Drugą sentencją jest: Kto boi się ryzykować ryzykuje najwięcej. To z
kolei z tego rozważania o rozdartym człowieku, który chce mieć lepsze życie a
jednocześnie boi się ryzyka. Oto one:
metafora mojego aktualnego stanu
Jest sobie mieszkanie nad przepaścią z 2 pokojami. Tylko
jeden z nich jest na stałym gruncie, a drugi wystaje nad przepaścią. Siedzi się
więc w tym pokoju nad przepaścią, w którym mieści się swoja strefa komfortu i
poczucie pozornego bezpieczeństwa. Mam świadomość zagrożeń w tym położeniu,
jednak niewiele z tym robię. Intuicja podpowiada, że trzeba się przenieść do
drugiego, na gruncie ale umysł się sprzeciwia, bo się boi zagrożenia!

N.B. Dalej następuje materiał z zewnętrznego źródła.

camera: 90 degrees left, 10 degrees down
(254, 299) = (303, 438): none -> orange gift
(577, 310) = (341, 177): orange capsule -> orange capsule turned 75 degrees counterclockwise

Ale jest
wewnętrzny alarm. Tak więc z wielkim oporem podejmuje się kroki, by otworzyły
się drzwi do drugiego pokoju, aż pojawia się oczekiwana szansa- drzwi się
otwierają naprawdę i można przejść do drugiego pokoju, gdzie jest wymarzone
życie. Jednak umysł nadal się buntuje mówiąc to niebezpieczne i dzięki sile
potrzeby przemiany zaczyna się jednak iść w stronę wyjścia, ale bardzo powoli.

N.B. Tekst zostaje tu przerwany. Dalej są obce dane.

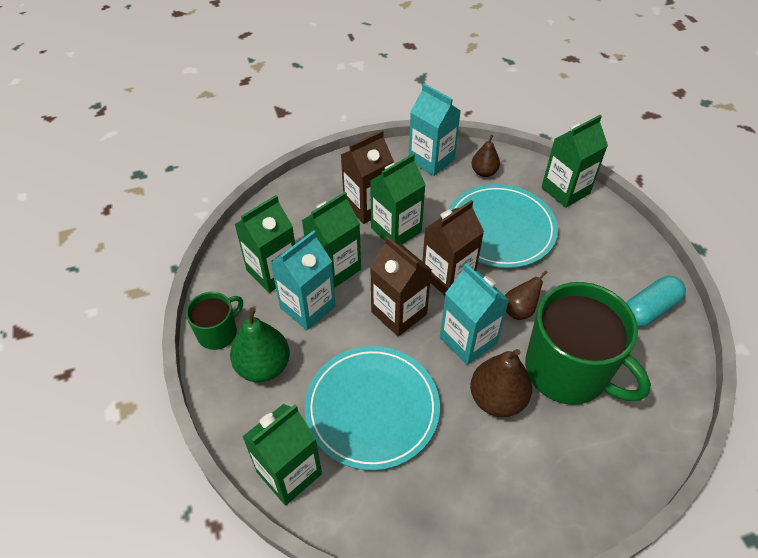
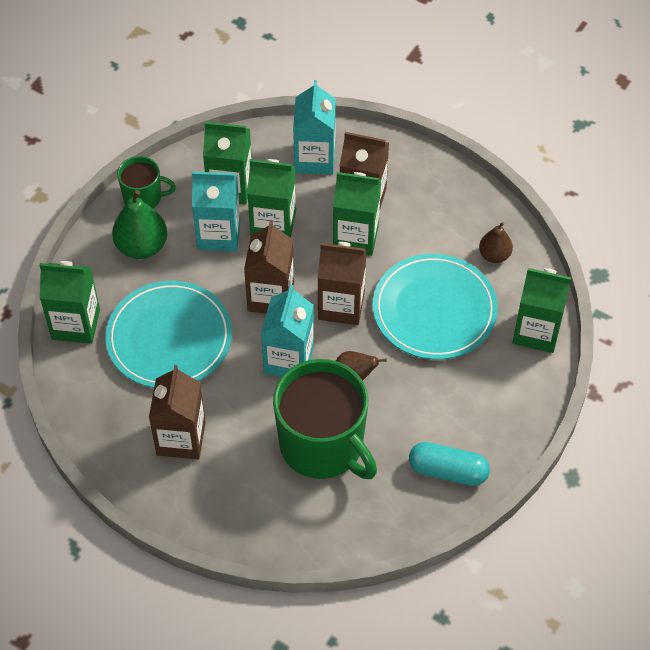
camera: 50 degrees right, 5 degrees up
(431, 160) = (468, 206): turquoise carton -> turquoise carton (314, 158)
(482, 470) = (181, 438): none -> brown carton
(497, 399) = (251, 412): brown pear -> none
(568, 371) = (323, 445): green mug -> green mug turned 45 degrees counterclockwise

W końcu nie wiadomo ile czasu zostało nim pokój nad przepaścią zacznie się
zawalać. Ściany jeszcze nie pękają, ale czasu jest coraz mniej. Tak więc pytam
się ciągle - czy warto pozostać w iluzorycznej bezpieczności strefy komfortu,
czy wyjść z niej, by naprawdę przejść do bezpiecznego miejsca? Motywacja w
końcu może zaniknąć i już na dobre pogrąże się w maraźmie. Nie powinienem ani
za szybko iść ani za wolno.
To by było na tyle. Temat ciężki dla mnie samego, bo
zdaję sobie sprawę jak boję się zmian a jednocześnie ich pragnę. Być
wojownikiem jest pięknie, lecz to niebezpieczne zajęcie. Udowodniłem już, że nigdzie nie jest bezpiecznie. Bezpieczny mogę być tylko z sobą samym, gdy zachowam czujność.